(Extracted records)
──────

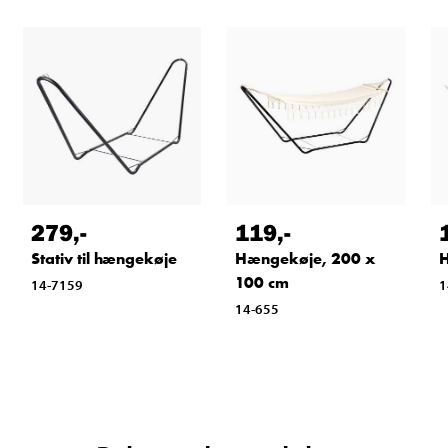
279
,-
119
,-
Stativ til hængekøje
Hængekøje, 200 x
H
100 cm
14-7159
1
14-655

──────

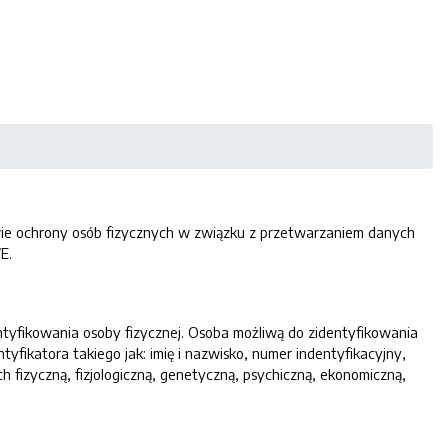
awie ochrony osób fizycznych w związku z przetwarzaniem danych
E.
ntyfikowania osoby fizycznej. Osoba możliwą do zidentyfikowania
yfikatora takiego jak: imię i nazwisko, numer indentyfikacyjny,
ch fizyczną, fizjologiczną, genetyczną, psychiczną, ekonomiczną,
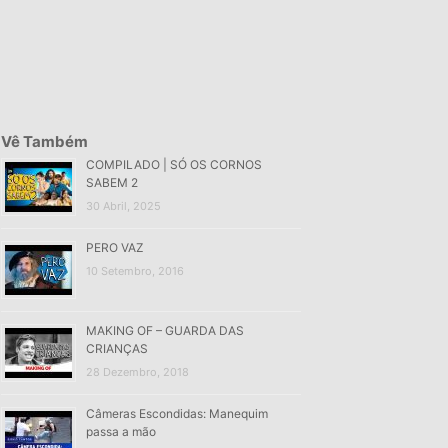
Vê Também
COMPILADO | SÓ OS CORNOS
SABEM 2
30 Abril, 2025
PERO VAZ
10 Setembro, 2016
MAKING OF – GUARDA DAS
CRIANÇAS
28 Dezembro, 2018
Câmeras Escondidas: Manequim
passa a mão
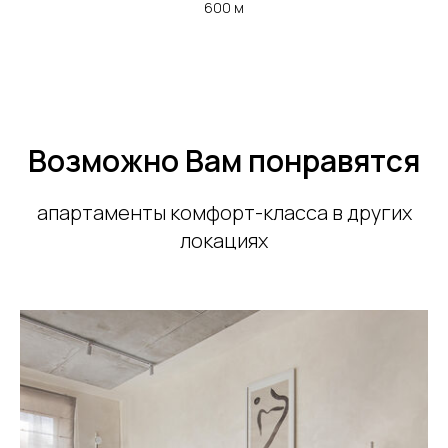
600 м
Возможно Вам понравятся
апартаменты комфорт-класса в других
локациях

──────

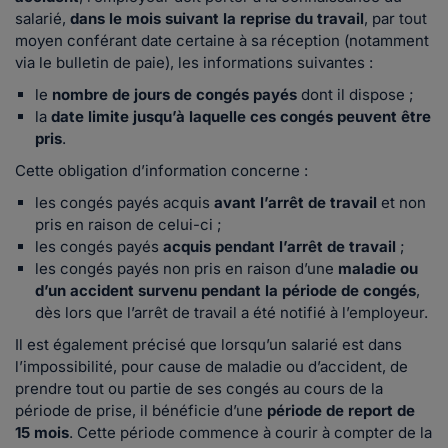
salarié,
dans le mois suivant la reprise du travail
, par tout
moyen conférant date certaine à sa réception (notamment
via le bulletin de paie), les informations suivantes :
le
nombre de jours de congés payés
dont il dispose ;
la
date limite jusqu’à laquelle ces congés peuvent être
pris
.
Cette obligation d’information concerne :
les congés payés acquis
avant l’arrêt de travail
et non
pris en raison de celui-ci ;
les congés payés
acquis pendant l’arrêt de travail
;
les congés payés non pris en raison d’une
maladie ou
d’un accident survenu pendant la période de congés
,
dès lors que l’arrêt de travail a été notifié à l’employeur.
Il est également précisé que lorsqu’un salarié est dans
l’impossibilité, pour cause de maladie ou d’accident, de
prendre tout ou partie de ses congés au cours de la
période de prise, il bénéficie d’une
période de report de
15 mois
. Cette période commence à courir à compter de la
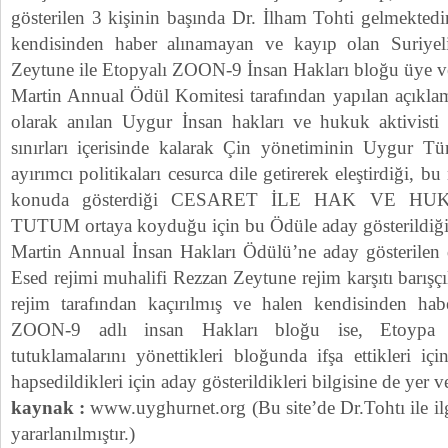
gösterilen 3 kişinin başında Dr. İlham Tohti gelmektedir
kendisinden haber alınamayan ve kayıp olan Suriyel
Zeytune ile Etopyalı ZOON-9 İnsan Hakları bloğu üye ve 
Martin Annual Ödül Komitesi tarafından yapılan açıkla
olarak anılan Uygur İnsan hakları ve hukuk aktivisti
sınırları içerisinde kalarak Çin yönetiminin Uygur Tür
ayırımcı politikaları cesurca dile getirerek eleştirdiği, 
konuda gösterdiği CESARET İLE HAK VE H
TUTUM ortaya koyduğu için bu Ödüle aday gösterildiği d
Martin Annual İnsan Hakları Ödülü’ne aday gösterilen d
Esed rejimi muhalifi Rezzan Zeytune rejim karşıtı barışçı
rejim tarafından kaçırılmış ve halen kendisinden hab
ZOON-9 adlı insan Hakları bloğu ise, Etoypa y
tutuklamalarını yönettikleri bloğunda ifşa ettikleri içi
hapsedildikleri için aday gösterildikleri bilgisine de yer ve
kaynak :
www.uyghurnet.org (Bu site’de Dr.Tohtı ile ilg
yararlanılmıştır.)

──────

* _WHAT THE TASK REQUIRES_: Collect the complete line wherever the string "Uygur" appears in the records.

* _SOLUTION FOR THIS EXERCISE_:
olarak anılan Uygur İnsan hakları ve hukuk aktivisti
sınırları içerisinde kalarak Çin yönetiminin Uygur Tür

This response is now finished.